LinkedIn released a time-series forecasting library called Greykite, that contains Silverkite, which is a forecasting algorithm that automates forecasting. Similarly, Facebook released Prophet, a forecasting algorithm that helps with dealing with spikes and changing trends in the data.
Prophet vs Silverkite:
A more detailed comparison can be found [here](http://A high-level comparison can be found here).
Prophet model
● Created by Facebook .
● It can handle missing data, outliers, seasonal effects and sudden changes in time series data e.g., Product promotions or a World cup etc.
● It is open source, and you can use both Python and R.
Silverkite model
● Created by LinkedIn.
● Allows for the customisation of regressors to account for seasonality, changes in data points, growth, interaction terms and autoregression.
● The preferred option if fast deployment is important.
● Various visualisation options that increases interpretability.
● Forecasting quantiles and not averages.
● Comes with built-in templates.
Conclusion
Looking back at our fictitious dataset, it makes sense that the sale of snowboards shows seasonality, because it is a winter sport. We also researched that the sale of snowboards is expected to increase over the next couple of years.

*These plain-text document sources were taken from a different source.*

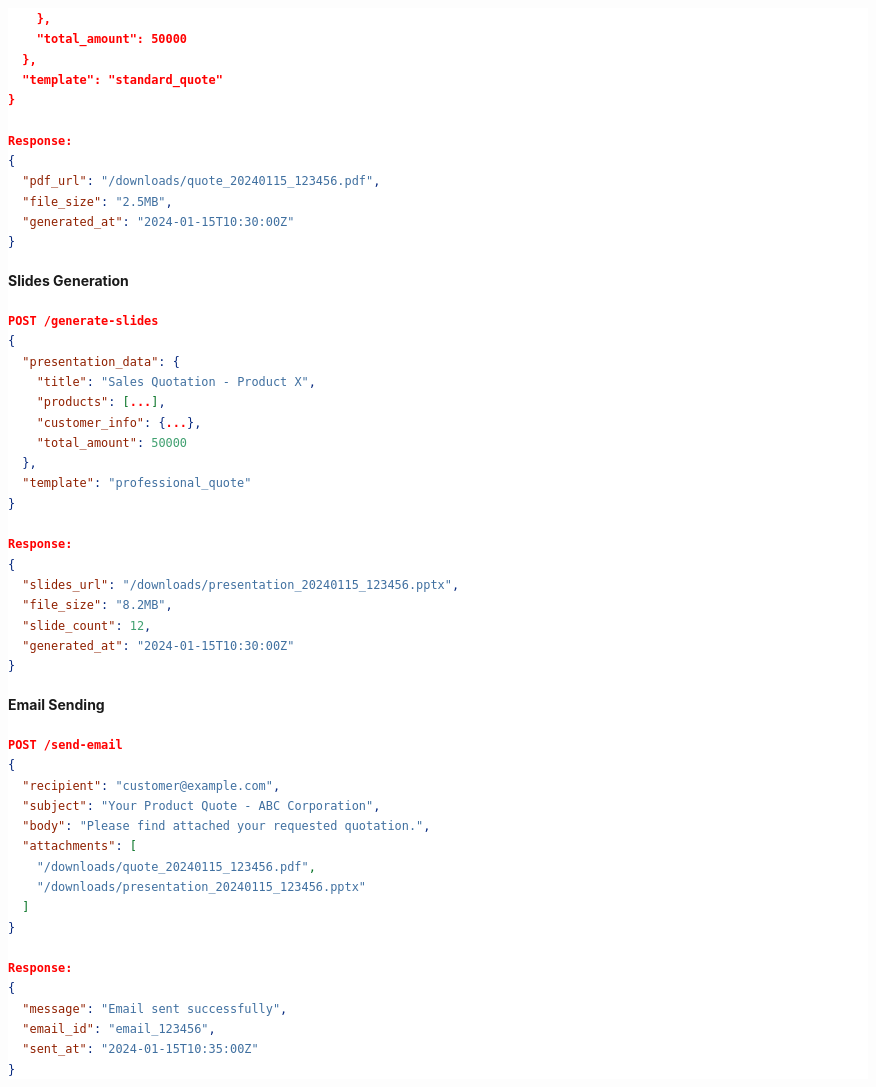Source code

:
 ```json
    },
    "total_amount": 50000
  },
  "template": "standard_quote"
}

Response:
{
  "pdf_url": "/downloads/quote_20240115_123456.pdf",
  "file_size": "2.5MB",
  "generated_at": "2024-01-15T10:30:00Z"
}
```

#### Slides Generation
```json
POST /generate-slides
{
  "presentation_data": {
    "title": "Sales Quotation - Product X",
    "products": [...],
    "customer_info": {...},
    "total_amount": 50000
  },
  "template": "professional_quote"
}

Response:
{
  "slides_url": "/downloads/presentation_20240115_123456.pptx",
  "file_size": "8.2MB",
  "slide_count": 12,
  "generated_at": "2024-01-15T10:30:00Z"
}
```

#### Email Sending
```json
POST /send-email
{
  "recipient": "customer@example.com",
  "subject": "Your Product Quote - ABC Corporation",
  "body": "Please find attached your requested quotation.",
  "attachments": [
    "/downloads/quote_20240115_123456.pdf",
    "/downloads/presentation_20240115_123456.pptx"
  ]
}

Response:
{
  "message": "Email sent successfully",
  "email_id": "email_123456",
  "sent_at": "2024-01-15T10:35:00Z"
}
```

We saw that over-simplifying your model (ES) does not capture all the nuances in the data. Taking it a bit further (SARIMA) shows how adding an additional layer of complexity can drastically improve results. However, can we take it even further? This is where the art of modelling comes in, because just as one can over-simplify a model, one can also overcomplicate it.
Nevertheless, I would love to hear your feedback on how you would model this data.
Possible extensions and considerations:
● A typical winter season is classified into off-peak, shoulder and peak seasons.
● Unexpected closing of resorts due to the COVID period.
● Adding additional explanatory variables to the data to make it multivariate.